Copy out the text of each of the records below, line for line and unchanged, and leave the pictures out of your answer.

__Supplied records__.
##############################
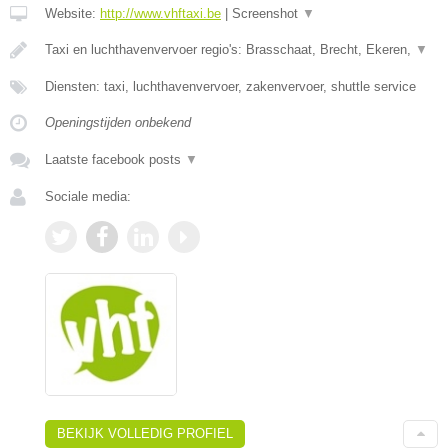
Website:
http://www.vhftaxi.be
|
Screenshot
▼
Taxi en luchthavenvervoer regio's: Brasschaat, Brecht, Ekeren,
▼
Diensten: taxi, luchthavenvervoer, zakenvervoer, shuttle service
Openingstijden onbekend
Laatste facebook posts
▼
Sociale media:
BEKIJK VOLLEDIG PROFIEL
##############################
__Expected output__.
Website:
http://www.vhftaxi.be
|
Screenshot
▼
Taxi en luchthavenvervoer regio's: Brasschaat, Brecht, Ekeren,
▼
Diensten: taxi, luchthavenvervoer, zakenvervoer, shuttle service
Openingstijden onbekend
Laatste facebook posts
▼
Sociale media:
BEKIJK VOLLEDIG PROFIEL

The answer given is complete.